Problem requirements:
In the listing below, find the line with "right shoulder: (139, 118)" and the line with "right hip: (172, 345)", then return them and every line between them exactly, minus the pictures.

Dataset extract:
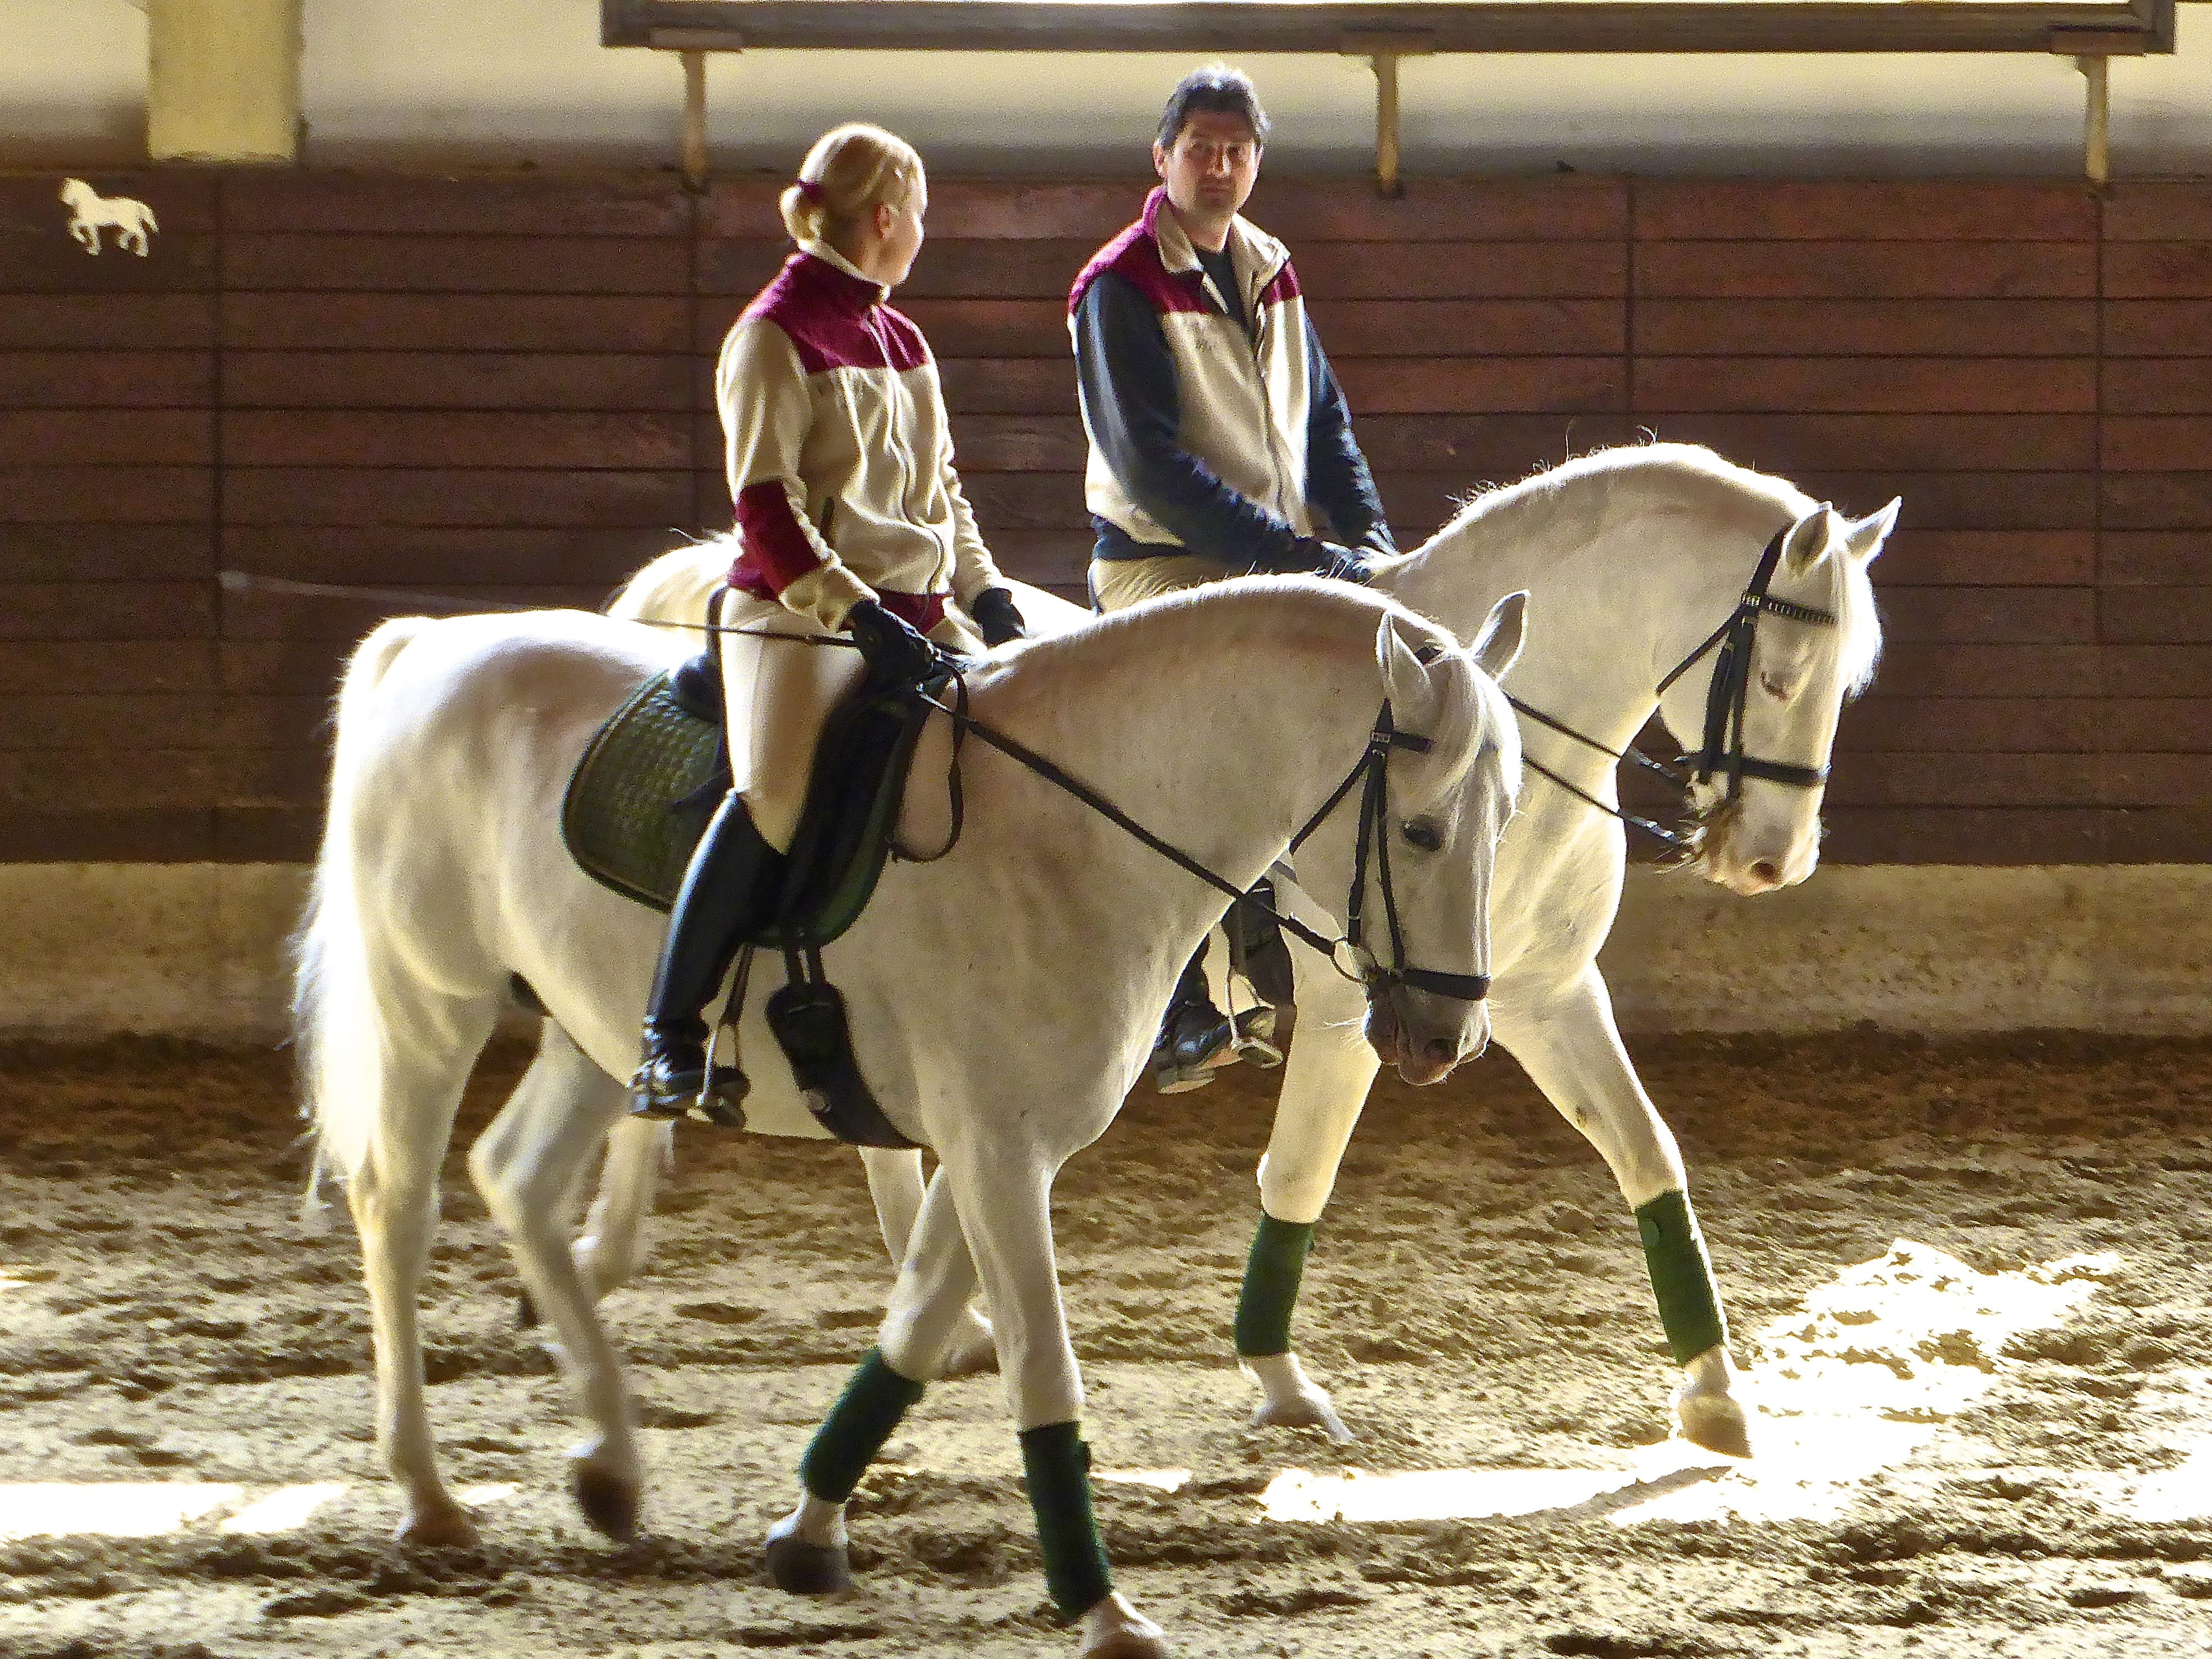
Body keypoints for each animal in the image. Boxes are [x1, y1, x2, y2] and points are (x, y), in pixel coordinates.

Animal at [297, 575, 1527, 1656]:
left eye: (1507, 815)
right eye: (1419, 831)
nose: (1444, 1039)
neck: (1073, 828)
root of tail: (428, 645)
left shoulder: (995, 1143)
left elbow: (917, 1324)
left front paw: (806, 1533)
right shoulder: (995, 1149)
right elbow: (1040, 1365)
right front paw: (1100, 1610)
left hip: (590, 1027)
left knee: (518, 1175)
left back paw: (608, 1465)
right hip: (431, 997)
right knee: (399, 1205)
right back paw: (428, 1492)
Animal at [568, 442, 1892, 1461]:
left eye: (1844, 684)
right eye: (1779, 675)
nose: (1770, 858)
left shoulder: (1541, 995)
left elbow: (1648, 1153)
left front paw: (1712, 1394)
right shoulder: (1358, 1014)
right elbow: (1297, 1173)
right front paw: (1277, 1377)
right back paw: (615, 1229)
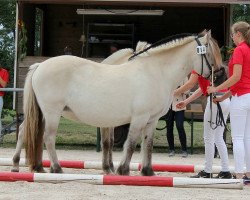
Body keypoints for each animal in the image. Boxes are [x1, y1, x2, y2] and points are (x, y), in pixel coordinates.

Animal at [12, 30, 222, 176]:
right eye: (211, 53)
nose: (219, 75)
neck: (156, 71)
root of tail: (40, 65)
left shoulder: (152, 120)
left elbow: (148, 144)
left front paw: (148, 171)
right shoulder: (139, 118)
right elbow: (130, 143)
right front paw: (123, 169)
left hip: (42, 113)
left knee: (25, 131)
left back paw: (25, 166)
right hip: (52, 113)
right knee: (48, 138)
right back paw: (56, 168)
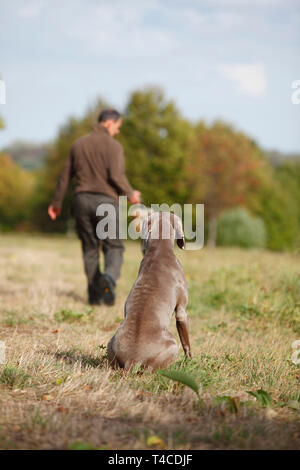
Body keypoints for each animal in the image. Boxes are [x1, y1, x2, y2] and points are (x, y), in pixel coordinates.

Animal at [108, 211, 192, 370]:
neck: (159, 250)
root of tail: (132, 360)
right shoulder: (181, 311)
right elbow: (187, 344)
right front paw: (190, 362)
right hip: (172, 345)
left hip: (112, 342)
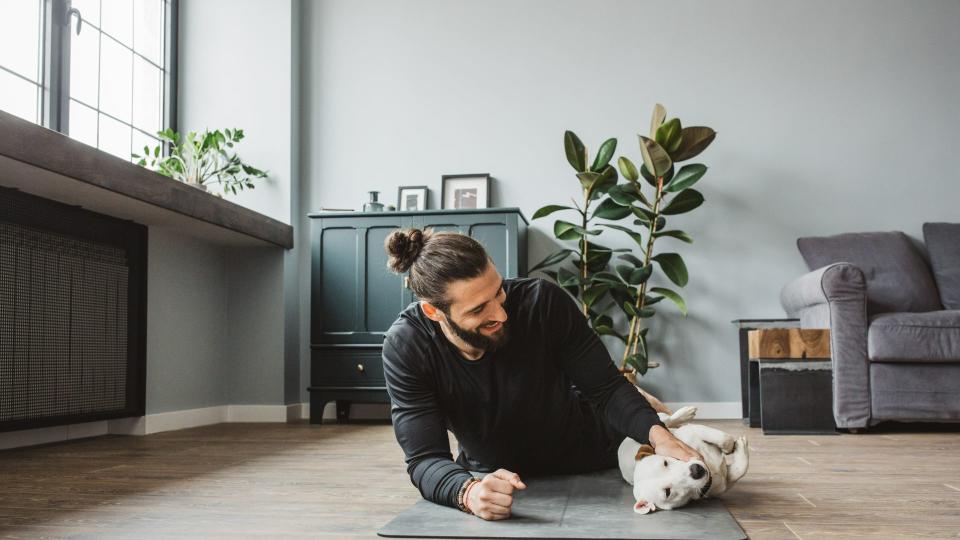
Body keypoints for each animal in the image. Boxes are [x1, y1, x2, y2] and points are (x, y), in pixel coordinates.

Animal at [620, 400, 748, 516]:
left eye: (665, 462)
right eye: (667, 492)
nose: (696, 470)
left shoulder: (691, 430)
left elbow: (724, 438)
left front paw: (732, 447)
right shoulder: (723, 484)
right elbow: (739, 470)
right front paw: (742, 448)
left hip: (658, 422)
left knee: (665, 421)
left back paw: (685, 413)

Result for this task:
right shoulder: (139, 118)
right elbow: (130, 143)
right front paw: (123, 169)
left hip: (42, 113)
left knee: (25, 131)
left back paw: (25, 166)
right hip: (52, 113)
right knee: (48, 138)
right back paw: (56, 168)
Body keypoints for each animal in the image. Boxes are [x1, y1, x2, y2] and points are (x, y), in pixel coordinates.

Animal at [108, 211, 192, 370]:
neck: (159, 250)
root of tail: (132, 360)
right shoulder: (181, 311)
right elbow: (187, 344)
right front paw: (190, 362)
right hip: (172, 345)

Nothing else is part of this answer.